Substitution and Negotiation
Pinpointing oil purchases from Russia as a reason likely hinges on the assumption that decoupling from Russian oil will eventually lead to an increase in oil purchases for the US. However, as India’s Minister for Petroleum and Natural Gas, Hardeep Singh Puri, has consistently pointed out, India’s energy demand is too high, and removing Russian crude entirely from the market will drive up prices to a prohibitive US$ 130 to 140 per barrel. Although India’s oil imports from the US in the first four months of 2025 increased by over 270 percent, the cost of oil purchases from the US is also inflated due to higher production and transportation costs from the US, which neither geographic nor industrial realities help.
In all this, the sense that President Trump represents a clear version of Washington’s trade and foreign policy expectations is evident. There is no space for caution or diplomacy. A zero-sum game does not bother a country that has several avenues to pressure the world economy. For instance, the deals made with Japan, the UK, and the European Union (EU)share an underlying commonality – a historically deep security relationship with the US.
The attitude with which the US is conducting trade is a manifestation of an old power’s way to assert itself in a multipolar world. The fact that the country has forced a renegotiation with a majority of the world’s largest trading economies is equally remarkable and alarming.
The US trade administration is underestimating the country’s dependence on global supply chains, keeping prices in check for American consumers. It is also underestimating the anticipated shock to the USA’s economy, which is consumption-driven, and the pay-off will not be typical of liberal economic thinking, where domestic production will easily replace imported products.
While US consumption has increased in the past few months and the economy has registered a 3 percent increase, this growth is likely driven by importers stockpiling necessary goods before the tariffs start to make themselves felt. It is a small bubble that will nosedive as prices go up once the tariffs take effect. Unless the Federal Reserve slashes rates further from the current 4.3 percent, the economy is likely to slow down significantly once the tariffs come into effect.

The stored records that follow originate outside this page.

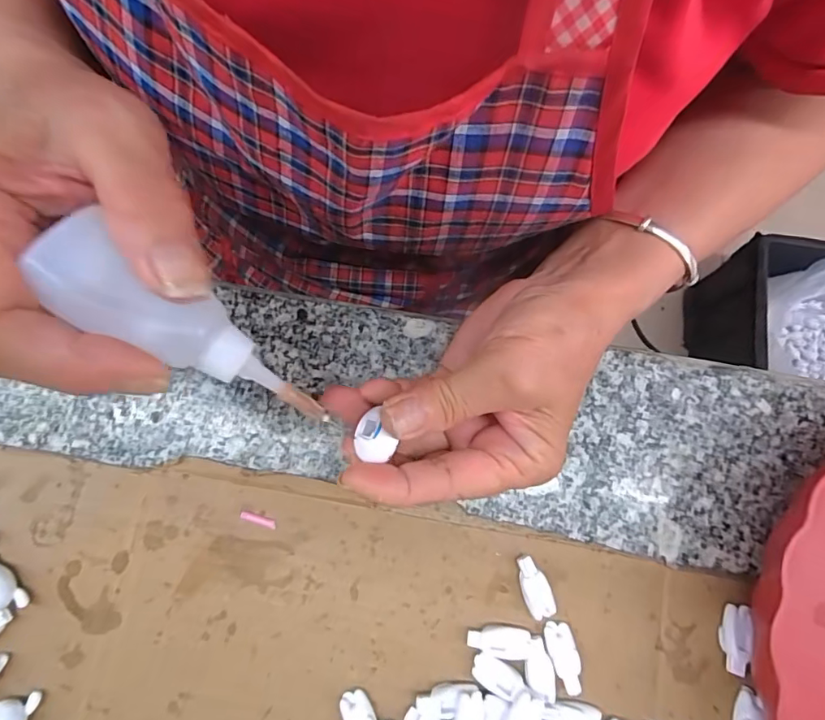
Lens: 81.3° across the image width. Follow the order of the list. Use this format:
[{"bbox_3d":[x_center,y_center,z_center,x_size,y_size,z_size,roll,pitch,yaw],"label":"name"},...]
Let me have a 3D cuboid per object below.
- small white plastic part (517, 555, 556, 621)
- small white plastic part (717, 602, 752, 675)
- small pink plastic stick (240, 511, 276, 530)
[{"bbox_3d":[0.058,0.109,0.231,0.012,0.008,0.029,-21,79,-5],"label":"small white plastic part"},{"bbox_3d":[0.151,0.130,0.224,0.008,0.012,0.029,20,65,4],"label":"small white plastic part"},{"bbox_3d":[-0.077,0.079,0.238,0.018,0.004,0.004,17,78,3],"label":"small pink plastic stick"}]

The US is not dealing simply with a manufacturing slowdown. It is dealing with a skills gap created by an infamously underfunded education system from elementary to undergraduate levels, and a lack of re-skilling programmes. Manufacturing will not revive unless workers in factories are equipped with the requisite skill sets. It will also not revive without significant efforts to reduce basic production costs without eating into the profit margins that American Multinationals have gotten used to. Modern life requires far more than diet adjustments for unavailable imported food items.
The Devil in the Details
Regardless of negotiation, the idea that a reasonable deal with the current US Administration will be long-term must be abandoned. Neither can a different administration be relied on to reverse these agreements. The deals the US has ‘finalised’ seem to be dependent on how the English language is interpreted. The EU, for instance, as one American interlocutor observed, assumed that the 15 percent reciprocal tariff agreed to would be a ‘ceiling’ tariff. However, the US has stated that it reserves the right to change these tariffs in the future. Hence, these are not ‘Free Trade Agreements’ (FTAs) but interim understandings..
The danger India faces is being caught up in noise and domestic politicking over who is getting a deal from the US and who is not. Everyone is getting a temporary slip till next Washington’s irritation is evoked. The focus should not be on whether the US is, for instance, cracking a deal with Vietnam or Pakistan, but rather on the kind of deal being brought home. The India-UK FTA is a significant selling point now with its ambitious tariff reduction plan and how far it has gone on intellectual property. While domestic reservations may remain, it serves as a template to show that India is serious about doing business, which will hold it in good stead with all partners it is negotiating with, not just the US.